The reason concerns the moment that matters most, which is the moment a server has just been throttled and is recovering. It should recover quickly, because for as long as it holds its limit low it refuses clients for no good reason. Netflix’s step of four adds the same amount whatever the limit, so the larger the server, the smaller that step is in proportion to its limit: four is four parts in a hundred when the limit is a hundred, but only four parts in ten thousand when the limit is ten thousand. The square root keeps far closer pace with the server — a tenth of the limit at a hundred, a hundredth at ten thousand — so a large server recovers much faster under Limen than under the fixed step.
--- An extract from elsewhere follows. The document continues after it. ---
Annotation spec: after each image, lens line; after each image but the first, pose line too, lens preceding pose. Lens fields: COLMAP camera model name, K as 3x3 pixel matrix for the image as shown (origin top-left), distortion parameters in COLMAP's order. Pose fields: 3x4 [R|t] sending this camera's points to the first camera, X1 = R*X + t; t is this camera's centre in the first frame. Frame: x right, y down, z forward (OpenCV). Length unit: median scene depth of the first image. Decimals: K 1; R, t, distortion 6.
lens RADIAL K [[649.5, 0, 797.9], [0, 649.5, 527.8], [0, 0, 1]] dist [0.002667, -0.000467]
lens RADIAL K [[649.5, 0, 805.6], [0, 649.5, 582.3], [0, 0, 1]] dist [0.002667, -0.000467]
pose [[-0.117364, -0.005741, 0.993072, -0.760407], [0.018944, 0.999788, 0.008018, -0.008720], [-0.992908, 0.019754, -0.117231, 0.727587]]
Yet the square root grows more slowly than the limit itself — it is sublinear — and that is the reason for choosing it. A step that grew in direct proportion to the limit would recover fastest of all, and would also be reckless, for a single such step can carry the limit past the server’s true capacity and set it oscillating above and below. The square root takes most of the faster recovery and leaves the recklessness behind. Netflix’s fixed step remains available to anyone who prefers it.
Limen runs inside the server’s own process. It is not a separate service and adds no network hop; it reads its own counters and is consulted on whatever code path the application chooses. It depends on no particular RPC library, and asks only two things of the one it is wired into: that the library allow a request to be refused before its body is read, and that it allow a small handle to be carried from that early point through to the place where the request finishes. These two facilities are common, and gRPC, Thrift, and Cap’n Proto all provide them.
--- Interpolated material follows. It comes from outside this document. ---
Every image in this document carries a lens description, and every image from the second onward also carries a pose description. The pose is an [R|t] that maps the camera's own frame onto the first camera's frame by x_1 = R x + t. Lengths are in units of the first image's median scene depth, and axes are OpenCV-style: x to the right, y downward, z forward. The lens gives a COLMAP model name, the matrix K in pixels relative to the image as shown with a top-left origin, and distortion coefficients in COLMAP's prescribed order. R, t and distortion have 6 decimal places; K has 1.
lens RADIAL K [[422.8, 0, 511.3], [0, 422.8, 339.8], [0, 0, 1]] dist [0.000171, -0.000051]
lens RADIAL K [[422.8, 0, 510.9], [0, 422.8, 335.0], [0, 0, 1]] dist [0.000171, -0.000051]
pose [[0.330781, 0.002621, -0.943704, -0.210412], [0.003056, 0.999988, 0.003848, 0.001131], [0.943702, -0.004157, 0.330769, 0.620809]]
Refusing a request is deliberately cheap. When the limiter says no, the cost is a few of the lightest operations the processor offers, and then a return; no memory is set aside and no reading or writing is done. Admitting a request costs the same, with the single reading of a clock added to it.
Every signal Limen records is published through OpenTelemetry, the open standard for collecting such measurements, and is gathered on the collector’s own schedule rather than on the path of any request. An operator can therefore watch what Limen is doing — the limit it has settled on, the requests it has refused, the items CoDel has dropped — without that watching slowing the server down.
The adaptive limiter at the center of Limen is a port of Netflix’s concurrency-limits, which Netflix released in 2018 under the Apache 2.0 license. Limen carries the same license, and every file taken from the original keeps Netflix’s copyright notice and credits the source. The CoDel filter is not a port. It was written afresh, from the standard, and is our own work.
Limen is one piece of RowKeyDB, a database that speaks the Cloud Bigtable protocol and runs on any cloud or bare metal. We built Limen to keep the RowKeyDB server steady under load, and we held it to the standard we hold the database itself to. It was designed before it was written. About ninety-five percent of its lines are exercised by its tests, among them traffic simulations that drive it as real load would; every test is then run a second time under tools that watch for faults in memory and in the use of threads. Everything it does can be measured from the outside.
When we set out to build Limen, we looked for a C++ library that already did this — adaptive concurrency limiting and active queue management, both in the server’s own process and usable by any application — and we found none. So far as we know, it is still the only library of its kind. The problem it solves belongs to every server, not only to ours, and so we have made it open source.